Hacker News new | ask | show | jobs
by Towaway69 1244 days ago
From guide linked above:

> It is remarkable that such large multi-lingual model is openly available for everybody.

Am I the only one thinking that this remark is a insight into societal failure? The model has been trained on global freely available content, anyone who has published on the Web has contributed.

Yet the wisdom gained from our collective knowledge is assumed to be withheld from us. As the original remark was one of surprise, the authors (and our) assumption is that trained models are expected to be kept from us.

2 comments

I think it’s similar to how search engines keep their ranking formulas secret, and you can’t run your own off a copy of their index.

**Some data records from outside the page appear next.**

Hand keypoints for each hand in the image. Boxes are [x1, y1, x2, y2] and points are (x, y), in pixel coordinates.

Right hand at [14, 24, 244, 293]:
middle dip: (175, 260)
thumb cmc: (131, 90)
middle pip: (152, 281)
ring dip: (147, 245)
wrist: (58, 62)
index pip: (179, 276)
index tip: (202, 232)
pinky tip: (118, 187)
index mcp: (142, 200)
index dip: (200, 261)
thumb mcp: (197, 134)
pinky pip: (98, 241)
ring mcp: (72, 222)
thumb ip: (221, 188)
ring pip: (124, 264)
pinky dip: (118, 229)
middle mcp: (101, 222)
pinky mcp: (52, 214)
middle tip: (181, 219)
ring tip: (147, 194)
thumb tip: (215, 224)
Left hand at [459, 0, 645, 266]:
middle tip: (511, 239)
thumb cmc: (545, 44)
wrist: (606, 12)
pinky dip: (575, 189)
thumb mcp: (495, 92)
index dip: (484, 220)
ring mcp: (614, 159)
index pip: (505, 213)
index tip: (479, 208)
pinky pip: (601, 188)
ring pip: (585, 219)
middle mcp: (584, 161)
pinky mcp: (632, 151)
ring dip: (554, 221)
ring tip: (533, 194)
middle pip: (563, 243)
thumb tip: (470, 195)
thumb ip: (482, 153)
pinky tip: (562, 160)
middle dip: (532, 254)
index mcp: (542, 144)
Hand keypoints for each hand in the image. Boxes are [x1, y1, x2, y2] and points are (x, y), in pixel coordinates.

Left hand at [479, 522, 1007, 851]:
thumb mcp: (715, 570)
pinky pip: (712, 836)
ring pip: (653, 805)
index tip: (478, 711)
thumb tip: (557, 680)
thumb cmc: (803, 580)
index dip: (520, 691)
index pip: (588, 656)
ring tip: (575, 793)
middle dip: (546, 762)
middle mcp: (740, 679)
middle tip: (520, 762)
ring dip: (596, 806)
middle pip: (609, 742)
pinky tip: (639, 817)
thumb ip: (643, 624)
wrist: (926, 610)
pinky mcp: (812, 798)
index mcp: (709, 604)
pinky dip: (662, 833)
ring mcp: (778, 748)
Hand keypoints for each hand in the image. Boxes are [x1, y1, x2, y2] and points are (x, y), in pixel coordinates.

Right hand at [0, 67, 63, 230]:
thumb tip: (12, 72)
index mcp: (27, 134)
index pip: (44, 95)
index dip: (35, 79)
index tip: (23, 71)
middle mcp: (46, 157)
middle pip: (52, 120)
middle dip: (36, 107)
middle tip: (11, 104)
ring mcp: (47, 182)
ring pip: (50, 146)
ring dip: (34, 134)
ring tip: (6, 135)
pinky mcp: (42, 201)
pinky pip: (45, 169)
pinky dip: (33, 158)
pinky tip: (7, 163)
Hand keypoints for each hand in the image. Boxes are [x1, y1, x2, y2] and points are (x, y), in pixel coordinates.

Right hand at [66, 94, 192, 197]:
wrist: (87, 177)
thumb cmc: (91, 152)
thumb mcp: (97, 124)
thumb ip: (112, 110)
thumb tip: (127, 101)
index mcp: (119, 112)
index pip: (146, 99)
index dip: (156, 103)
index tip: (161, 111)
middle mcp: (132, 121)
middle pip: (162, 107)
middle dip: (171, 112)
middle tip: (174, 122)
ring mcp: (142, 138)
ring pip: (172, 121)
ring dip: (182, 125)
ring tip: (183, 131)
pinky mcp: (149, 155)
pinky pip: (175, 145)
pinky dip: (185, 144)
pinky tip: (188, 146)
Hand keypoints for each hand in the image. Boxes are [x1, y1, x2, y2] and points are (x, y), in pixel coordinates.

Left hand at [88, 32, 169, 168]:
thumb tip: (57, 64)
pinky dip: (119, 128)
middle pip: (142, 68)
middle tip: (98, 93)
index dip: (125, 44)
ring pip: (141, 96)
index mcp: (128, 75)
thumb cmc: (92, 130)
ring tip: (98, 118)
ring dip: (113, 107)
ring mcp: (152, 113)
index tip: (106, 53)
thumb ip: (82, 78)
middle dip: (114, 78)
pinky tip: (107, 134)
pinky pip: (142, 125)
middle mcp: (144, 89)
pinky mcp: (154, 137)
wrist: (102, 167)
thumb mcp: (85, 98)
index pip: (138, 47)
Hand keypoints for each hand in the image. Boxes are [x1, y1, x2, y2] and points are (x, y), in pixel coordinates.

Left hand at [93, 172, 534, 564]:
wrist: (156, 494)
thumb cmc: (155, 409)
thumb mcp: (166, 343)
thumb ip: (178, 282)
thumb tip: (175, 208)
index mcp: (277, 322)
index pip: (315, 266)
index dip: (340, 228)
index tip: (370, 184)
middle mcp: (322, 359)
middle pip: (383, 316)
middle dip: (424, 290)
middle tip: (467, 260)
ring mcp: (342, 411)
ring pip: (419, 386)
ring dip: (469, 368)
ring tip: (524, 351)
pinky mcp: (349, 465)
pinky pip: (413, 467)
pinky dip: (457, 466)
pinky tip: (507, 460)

Yet we also all contributed to it by publishing (and feeding it, for instance by following googles requirements for micro data). But we don’t own any of it.

Main difference with a search engine is that a search engine ultimately links back to you. So the user, interested in more or want to know where it comes from, ends up on your website.

The same is not true for these AI tools. The output could have been contributed by you, someone else, or everyone, or a combination of those, but it'll never be clear who actually contributed and there will be no credit to anyone besides the author(s) of the models.

Didn’t think of it this way, that makes sense. Thank you
How much money you think gpt3 training costed?
How much money do we spend contributing to the training set?

Those insights, comments, articles, code example, etc are free to use because we published those on sites that don't own the content but earn from it. If they owned them, the they would be responsible for hate speech.

So our costs for producing the training set is negligible.

I recommend reading the first few chapters of "The conquest of bread".